Der Hunger des umstrittenen Fahrdienst-Vermittlers Uber auf frisches Geld scheint schwer zu stillen: Das Startup holte sich laut Medienberichten weitere 1,6 Milliarden Dollar bei Investoren. Damit hat der Taxi-Schreck eine gigantische Kriegskasse aufgebaut, um seine internationale Expansion finanzieren zu können.

Diesmal gehe es um eine Wandelanleihe für Kunden aus der Vermögensverwaltung der Investmentbank Goldman Sachs, berichteten der Finanzdienst Bloomberg und das "Wall Street Journal". Damit besorgte sich Uber bereits mehr als vier Milliarden Dollar, den Großteil davon in weniger als zwei Monaten. Das ist ein Rekord für Startups.

Milliarden noch nicht angetastet

Mit dem Geld soll die internationale Verbreitung des Fahrdienstes vorangetrieben werden. Es ist nicht öffentlich bekannt, wie schnell Uber das Geld verbraucht. Bei der vorherigen großen Finanzierungsrunde Anfang Dezember hieß es in Medienberichten, ein Großteil einer im Sommer reingeholten Milliarden-Summe sei noch unangetastet.

Die nun von Goldman Sachs platzierte Wandelanleihe soll den Informationen zufolge über sechs Jahre laufen. Sollte Uber in diesem Zeitraum an die Börse gehen, würden die Zeichner der Papiere vergünstigt Aktien erhalten. Falls die Firma nach vier Jahren noch nicht an der Börse ist, sollen sie demnach von einem Zinscoupon - einem Teil der Anleihe, der zu einer Zinsbeteiligung berechtigt - profitieren.

Chinesischer Online-Riese eingestiegen

Zudem befinde Uber sich weiter in Verhandlungen mit Hedge Fonds und strategischen Investoren, um das Volumen der 1,2 Milliarden Dollar schweren Finanzierungsrunde von Anfang Dezember um 600 Millionen Dollar aufzustocken. Damals soll das Startup aus San Francisco mit rund 40 Milliarden Dollar bewertet worden sein.

Wenig später hatte der chinesische Online-Riese Baidu seinen Einstieg bei Uber bekanntgegeben.

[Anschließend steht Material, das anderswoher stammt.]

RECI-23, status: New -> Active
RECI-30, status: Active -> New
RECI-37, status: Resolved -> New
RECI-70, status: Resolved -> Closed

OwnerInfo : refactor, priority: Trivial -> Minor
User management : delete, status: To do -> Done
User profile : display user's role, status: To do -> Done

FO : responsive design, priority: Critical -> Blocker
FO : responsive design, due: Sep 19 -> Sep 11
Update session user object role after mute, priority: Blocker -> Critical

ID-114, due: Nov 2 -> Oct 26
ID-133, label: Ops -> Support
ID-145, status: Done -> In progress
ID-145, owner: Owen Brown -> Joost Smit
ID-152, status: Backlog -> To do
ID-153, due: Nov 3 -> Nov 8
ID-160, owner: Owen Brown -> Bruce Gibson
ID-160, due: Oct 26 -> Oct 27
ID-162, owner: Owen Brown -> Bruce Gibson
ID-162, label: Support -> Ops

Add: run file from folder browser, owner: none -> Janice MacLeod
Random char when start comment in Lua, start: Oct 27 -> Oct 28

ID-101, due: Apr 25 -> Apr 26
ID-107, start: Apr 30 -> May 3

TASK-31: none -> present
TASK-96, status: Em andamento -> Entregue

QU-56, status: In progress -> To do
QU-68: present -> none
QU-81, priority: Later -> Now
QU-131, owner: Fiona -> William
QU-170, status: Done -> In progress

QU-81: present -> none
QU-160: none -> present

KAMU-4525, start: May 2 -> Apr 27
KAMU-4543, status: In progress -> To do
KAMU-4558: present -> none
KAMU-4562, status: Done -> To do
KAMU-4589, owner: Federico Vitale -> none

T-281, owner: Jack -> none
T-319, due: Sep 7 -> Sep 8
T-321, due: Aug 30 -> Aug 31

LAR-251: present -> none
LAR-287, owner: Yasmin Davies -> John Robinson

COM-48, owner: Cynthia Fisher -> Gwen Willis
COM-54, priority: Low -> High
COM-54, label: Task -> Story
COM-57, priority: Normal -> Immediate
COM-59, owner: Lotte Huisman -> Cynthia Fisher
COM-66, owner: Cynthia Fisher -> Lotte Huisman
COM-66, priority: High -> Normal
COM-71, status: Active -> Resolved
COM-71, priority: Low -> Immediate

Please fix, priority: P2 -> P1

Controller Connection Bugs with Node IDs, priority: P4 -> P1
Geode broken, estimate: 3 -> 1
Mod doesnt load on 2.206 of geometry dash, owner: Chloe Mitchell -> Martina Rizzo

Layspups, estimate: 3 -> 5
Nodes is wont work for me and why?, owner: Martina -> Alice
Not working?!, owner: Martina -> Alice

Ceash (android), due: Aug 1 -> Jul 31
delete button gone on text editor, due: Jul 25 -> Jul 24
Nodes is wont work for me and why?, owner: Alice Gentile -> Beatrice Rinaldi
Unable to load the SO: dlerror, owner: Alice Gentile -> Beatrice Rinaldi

Dabei soll es laut chinesischen Medienberichten um 600 Millionen Dollar gegangen sein.

Uber bietet eine App an, über die Nutzer einen Wagen zu ihrem Standort rufen können. Taxi-Branche und Behörden werfen Uber in vielen Ländern vor, den Wettbewerb zu verzerren, weil das Startup über seine App im Teil-Dienst UberPop auch Privatleute Fahrgäste befördern lässt - ohne die nach den jeweiligen Personenbeförderungsgesetzen nötigen Genehmigungen. Uber kontert, die Regelungen seien zum Teil veraltet und sollten nur das Taxi-Gewerbe schützen.

10.000 neue Jobs in diesem Jahr?

Uber-Gründer Travis Kalanick kündigte an, trotz des massiven Gegenwinds in Deutschland weitermachen. Zwar müsse Uber wegen vielerorts noch laufender Gerichtsverfahren erst abwarten, welche Anforderungen der deutsche Gesetzgeber stelle, sagte Kalanick der "Frankfurter Allgemeinen Zeitung". "Aber wir werden unser Geschäft hier nicht aufgeben. Das wäre auch nicht im Sinne unserer Kunden."

Zudem wolle man Partnerschaften mit europäischen Städten schließen, sagte Kalanick vor wenigen Tagen bei der Internet-Konferenz DLD in München. Dann könne Uber noch 10.000 neue Jobs noch in diesem Jahr schaffen.